Антошка взглянула на мать, готовая отразить ее упреки, но
Елизавета Карповна подтвердила:
- Господин Графстрем напрасно надеется на победу Гитлера. Моя
дочь права...
И через неделю Антошка с мамой переехали на новую квартиру в
большом доме, где жило много иностранцев.
Антошке понравилось новое обиталище. Это была почти игрушечная
квартира. В комнате помещались диван-кровать, кресло-кровать, стол и
несколько стульев. Продолговатая кухня разделялась раздвижной
стеклянной перегородкой: в одной части плита, раковина для мытья
посуды и стенной шкаф, за перегородкой стол и четыре стула - эта часть
заменяла им столовую, или, по-шведски, "матрум". В передней большой
стенной шкаф и напротив маленькая душевая комната. Два окна квартиры
выходили во двор.
Мама теперь работает с утра до ночи: утром в школе, затем она
отправляется на практику в клинику, а вечером - в пресс-бюро. Антошка
ведет все домашнее хозяйство и заведует продовольственными карточками.
Карточек много, они похожи на крохотные почтовые марки, и их легко
потерять. Хлеба выдают двести граммов в день на человека, мяса -
четыреста граммов в месяц и на каждое яйцо отдельная карточка,
карточки надо беречь, продукты экономить и умудряться каждый день
готовить завтрак, обед и ужин.
Продавщицы в магазинах уже не те. Когда продавали без карточек,
все были ласковые и очень вежливые, а сейчас уговаривать покупателя не
надо: каждый выкупит все продукты по карточкам. И продавщицы перестали
улыбаться. А может быть, не улыбаются потому, что боятся войны? Все в
Швеции сейчас боятся войны.

    МАЛЬЧИК С ЗАКОЛКОЙ



Сегодня на обед запеканка из картошки с рыбой и кисель из ревеня.
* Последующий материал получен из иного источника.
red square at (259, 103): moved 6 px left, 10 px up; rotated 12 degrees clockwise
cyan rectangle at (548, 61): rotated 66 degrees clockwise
Кисель кислый-прекислый, но мама сказала, чтобы Антошка не вздумала
роскошествовать, иначе вторую половину месяца будут сидеть без сахара.
Антошка приготовила обед, выключила газ, разлила прозрачный, с
зелеными и розовыми прожилками кисель в мисочки, протерла мокрой
шваброй линолеум на кухне.
Все дела сделаны. Читать? Нет, не хочется. Вот если бы
погулять...
Она подошла к окну и выглянула во двор.
Освещенный солнцем большой квадратный двор жил своей жизнью. С
трех сторон высятся жилые корпуса с многочисленными балконами,
затянутыми полосатыми яркими тентами, за аркой - заросли тополей и
лип, сбегающих от двора вниз по откосу, к железной дороге, по которой
день и ночь проносятся поезда. Деревья стоят еще совсем прозрачные,
покрытые, как росой, яркими блестящими почками.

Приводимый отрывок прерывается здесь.